There has been a flurry of activity in the Watson Island court case over the past month.
Watco claims that it has a binding agreement to buy Watson Island for $5.7 million, which the City denies. Watco and the City had negotiated a Conditional Letter Agreement and exchanged term sheets and an option agreement that Watco says amounted to a binding agreement.
On October 6 the City applied for a declaration that there is no binding agreement and asked the Court to cancel Watco’s Certificate of Pending Litigation (CPL). The CPL effectively blocks a sale to Watson Island LNG Corporation (WILNG) for an undisclosed price.

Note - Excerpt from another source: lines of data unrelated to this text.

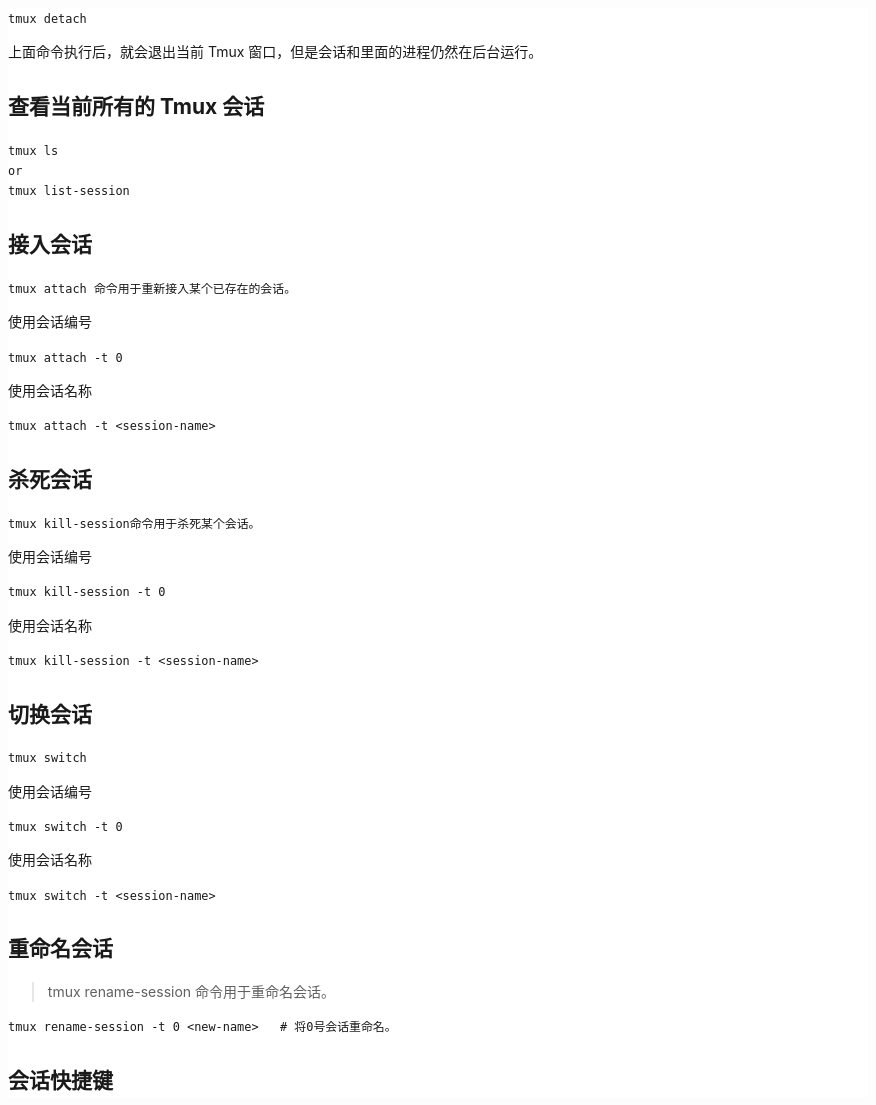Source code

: 
	tmux detach


上面命令执行后，就会退出当前 Tmux 窗口，但是会话和里面的进程仍然在后台运行。

## 查看当前所有的 Tmux 会话


	tmux ls
	or
	tmux list-session


## 接入会话

	tmux attach 命令用于重新接入某个已存在的会话。

使用会话编号

	tmux attach -t 0

使用会话名称

	tmux attach -t <session-name>

## 杀死会话

	tmux kill-session命令用于杀死某个会话。


使用会话编号

	tmux kill-session -t 0

使用会话名称

	tmux kill-session -t <session-name>

## 切换会话

	tmux switch

使用会话编号

	tmux switch -t 0

使用会话名称

	tmux switch -t <session-name>


## 重命名会话

> tmux rename-session 命令用于重命名会话。

	tmux rename-session -t 0 <new-name>   # 将0号会话重命名。

## 会话快捷键
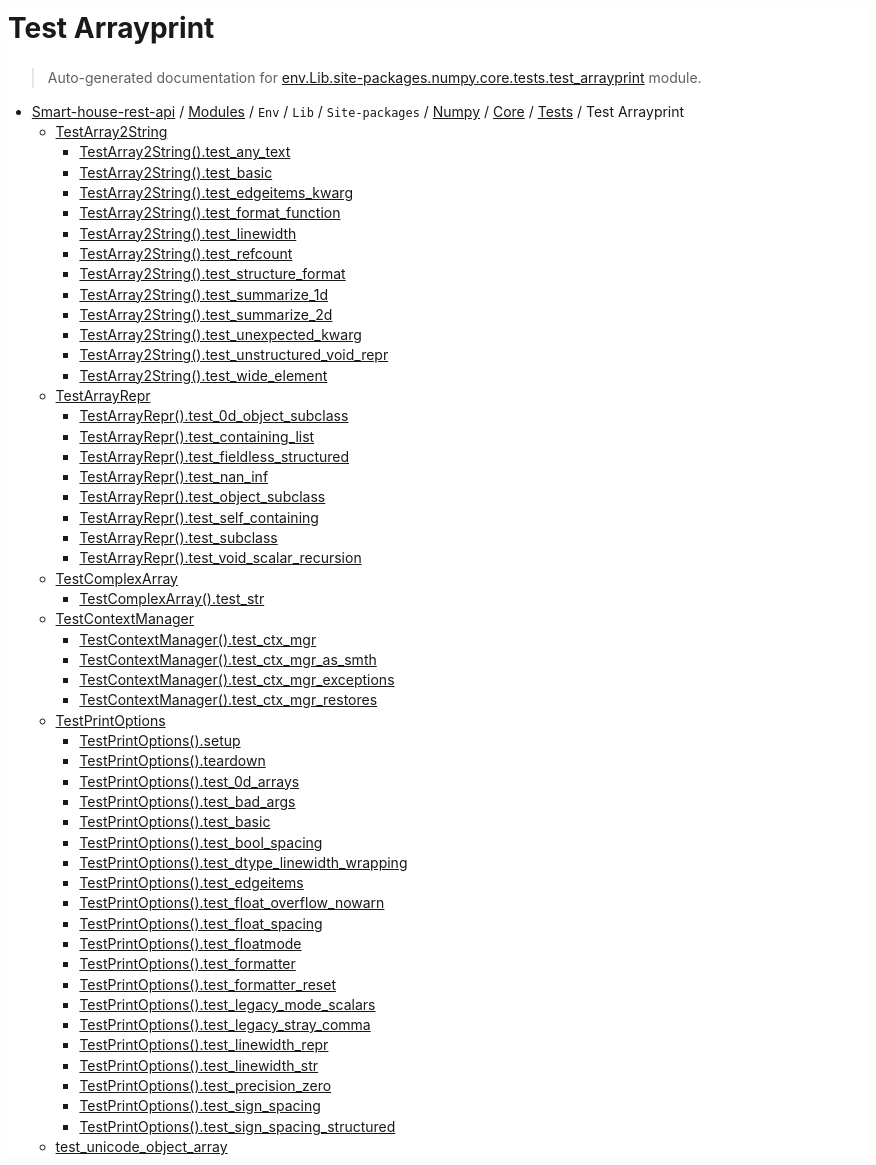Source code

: # Test Arrayprint

> Auto-generated documentation for [env.Lib.site-packages.numpy.core.tests.test_arrayprint](..\..\..\..\..\..\..\env\Lib\site-packages\numpy\core\tests\test_arrayprint.py) module.

- [Smart-house-rest-api](..\..\..\..\..\..\README.md#description) / [Modules](..\..\..\..\..\..\MODULES.md#smart-house-rest-api-modules) / `Env` / `Lib` / `Site-packages` / [Numpy](..\..\index.md#numpy) / [Core](..\index.md#core) / [Tests](index.md#tests) / Test Arrayprint
    - [TestArray2String](#testarray2string)
        - [TestArray2String().test_any_text](#testarray2stringtest_any_text)
        - [TestArray2String().test_basic](#testarray2stringtest_basic)
        - [TestArray2String().test_edgeitems_kwarg](#testarray2stringtest_edgeitems_kwarg)
        - [TestArray2String().test_format_function](#testarray2stringtest_format_function)
        - [TestArray2String().test_linewidth](#testarray2stringtest_linewidth)
        - [TestArray2String().test_refcount](#testarray2stringtest_refcount)
        - [TestArray2String().test_structure_format](#testarray2stringtest_structure_format)
        - [TestArray2String().test_summarize_1d](#testarray2stringtest_summarize_1d)
        - [TestArray2String().test_summarize_2d](#testarray2stringtest_summarize_2d)
        - [TestArray2String().test_unexpected_kwarg](#testarray2stringtest_unexpected_kwarg)
        - [TestArray2String().test_unstructured_void_repr](#testarray2stringtest_unstructured_void_repr)
        - [TestArray2String().test_wide_element](#testarray2stringtest_wide_element)
    - [TestArrayRepr](#testarrayrepr)
        - [TestArrayRepr().test_0d_object_subclass](#testarrayreprtest_0d_object_subclass)
        - [TestArrayRepr().test_containing_list](#testarrayreprtest_containing_list)
        - [TestArrayRepr().test_fieldless_structured](#testarrayreprtest_fieldless_structured)
        - [TestArrayRepr().test_nan_inf](#testarrayreprtest_nan_inf)
        - [TestArrayRepr().test_object_subclass](#testarrayreprtest_object_subclass)
        - [TestArrayRepr().test_self_containing](#testarrayreprtest_self_containing)
        - [TestArrayRepr().test_subclass](#testarrayreprtest_subclass)
        - [TestArrayRepr().test_void_scalar_recursion](#testarrayreprtest_void_scalar_recursion)
    - [TestComplexArray](#testcomplexarray)
        - [TestComplexArray().test_str](#testcomplexarraytest_str)
    - [TestContextManager](#testcontextmanager)
        - [TestContextManager().test_ctx_mgr](#testcontextmanagertest_ctx_mgr)
        - [TestContextManager().test_ctx_mgr_as_smth](#testcontextmanagertest_ctx_mgr_as_smth)
        - [TestContextManager().test_ctx_mgr_exceptions](#testcontextmanagertest_ctx_mgr_exceptions)
        - [TestContextManager().test_ctx_mgr_restores](#testcontextmanagertest_ctx_mgr_restores)
    - [TestPrintOptions](#testprintoptions)
        - [TestPrintOptions().setup](#testprintoptionssetup)
        - [TestPrintOptions().teardown](#testprintoptionsteardown)
        - [TestPrintOptions().test_0d_arrays](#testprintoptionstest_0d_arrays)
        - [TestPrintOptions().test_bad_args](#testprintoptionstest_bad_args)
        - [TestPrintOptions().test_basic](#testprintoptionstest_basic)
        - [TestPrintOptions().test_bool_spacing](#testprintoptionstest_bool_spacing)
        - [TestPrintOptions().test_dtype_linewidth_wrapping](#testprintoptionstest_dtype_linewidth_wrapping)
        - [TestPrintOptions().test_edgeitems](#testprintoptionstest_edgeitems)
        - [TestPrintOptions().test_float_overflow_nowarn](#testprintoptionstest_float_overflow_nowarn)
        - [TestPrintOptions().test_float_spacing](#testprintoptionstest_float_spacing)
        - [TestPrintOptions().test_floatmode](#testprintoptionstest_floatmode)
        - [TestPrintOptions().test_formatter](#testprintoptionstest_formatter)
        - [TestPrintOptions().test_formatter_reset](#testprintoptionstest_formatter_reset)
        - [TestPrintOptions().test_legacy_mode_scalars](#testprintoptionstest_legacy_mode_scalars)
        - [TestPrintOptions().test_legacy_stray_comma](#testprintoptionstest_legacy_stray_comma)
        - [TestPrintOptions().test_linewidth_repr](#testprintoptionstest_linewidth_repr)
        - [TestPrintOptions().test_linewidth_str](#testprintoptionstest_linewidth_str)
        - [TestPrintOptions().test_precision_zero](#testprintoptionstest_precision_zero)
        - [TestPrintOptions().test_sign_spacing](#testprintoptionstest_sign_spacing)
        - [TestPrintOptions().test_sign_spacing_structured](#testprintoptionstest_sign_spacing_structured)
    - [test_unicode_object_array](#test_unicode_object_array)
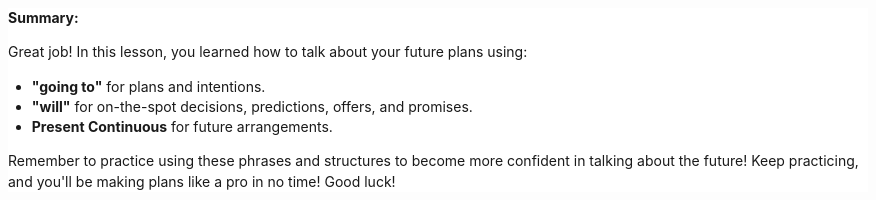 **Summary:**

Great job! In this lesson, you learned how to talk about your future plans using:

*   **"going to"** for plans and intentions.
*   **"will"** for on-the-spot decisions, predictions, offers, and promises.
*   **Present Continuous** for future arrangements.

Remember to practice using these phrases and structures to become more confident in talking about the future! Keep practicing, and you'll be making plans like a pro in no time! Good luck!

Watco also claims damages for breach of contract, bad faith and tortious conduct. Those issues will be heard when the case eventually goes to trial, next year or later. Under the exclusivity agreement entered into in mid-2012 Watco paid the City $90,000 a month. The City terminated the agreement by refusing the February 2014 payment.
The Mayor and council subsequently resolved at a closed meeting on March 10 to reject the option agreement. The City says that since council approval was a condition, an agreement was not concluded, so Watco has no rights to the land and the CPL ought to be cancelled.
The City also argues that the CPL is causing “hardship and inconvenience” by impeding a sale to WILNG. The City points out that the land does not need to be tied up because “There is no concern that a municipality will not be able to pay damages should the plaintiff ultimately be successful”. A municipality can raise funds through taxation.
The City asked for a hearing on October 22 to consider cancellation of the CPL. On October 14 Watco replied that it needed more time because the City had “refused” to provide adequate disclosure of documents and the material provided to date totalled some 7,500 pages.
The Court ruled that the City’s application will be heard on November 26-27, essentially as Watco had requested.
The City’s October 16 response to Watco’s request for more time contains some of the more interesting information in the Court submissions.
The City notes that in July it entered into an exclusivity agreement under which WILNG is “contractually bound” to pay the City $500,000 for exclusivity until the December 31 expiry. The Mayor and council have not disclosed that arrangement.
The City also says that WILNG is willing to buy the land “as is where is” and take full responsibility for remediation. There is no mention of WILNG having an approved remediation plan from the Province. Has the City lowered the bar for WILNG?
Mayor Mussallem said at the April 14 council meeting that the sale to Watco failed “because they could not come up with a remediation plan that was approved by the province” < thenorthernview.com/news/255357831.html >.
Perhaps the City eventually realised that there is no provision under the Environmental Management Act for approving a remediation plan submitted by a prospective owner (only a current or past owner is responsible for remediation).
The City also says that WILNG has financing in place, but the sale must be completed before the end of December. If the sale is delayed because of the CPL “the City risks losing a serious prospective purchaser and will be required to reimburse the $500,000 exclusivity payment, which is used by the City to offset the City’s significant holding costs.”
WILNG evidently gets its’ money back if a sale is not completed. What precipitated the Watco court case was that after rejecting the option agreement the City kept the $2 million that Watco had paid.
What can we conclude from all of this?
It seems clear that the current Mayor and council are taking a considerably different approach to WILNG than they took to Watco. What happens, though, if the City is not able to complete the sale by WILNG’s deadline. Do the Mayor and council have a ‘Plan B’? Or will the City be left with a second failed land deal and an ongoing court case?
There can be no doubt that if the City succeeds in having the CPL removed so that a sale to WILNG can proceed, the City will still have to contend with a substantial damages claim from Watco.
The most recent development is that on October 24 Watco applied for a court order that the City disclose all legal advice that the Mayor and council received that influenced its’ decisions about Watco.
Legal advice is usually protected by solicitor-client privilege. Watco has cited precedents to argue that the City waived the privilege when Ms Bomben and a City lawyer referred to legal advice in their affidavits. That matter will be heard later this week.
The Watson Island court case is far from over.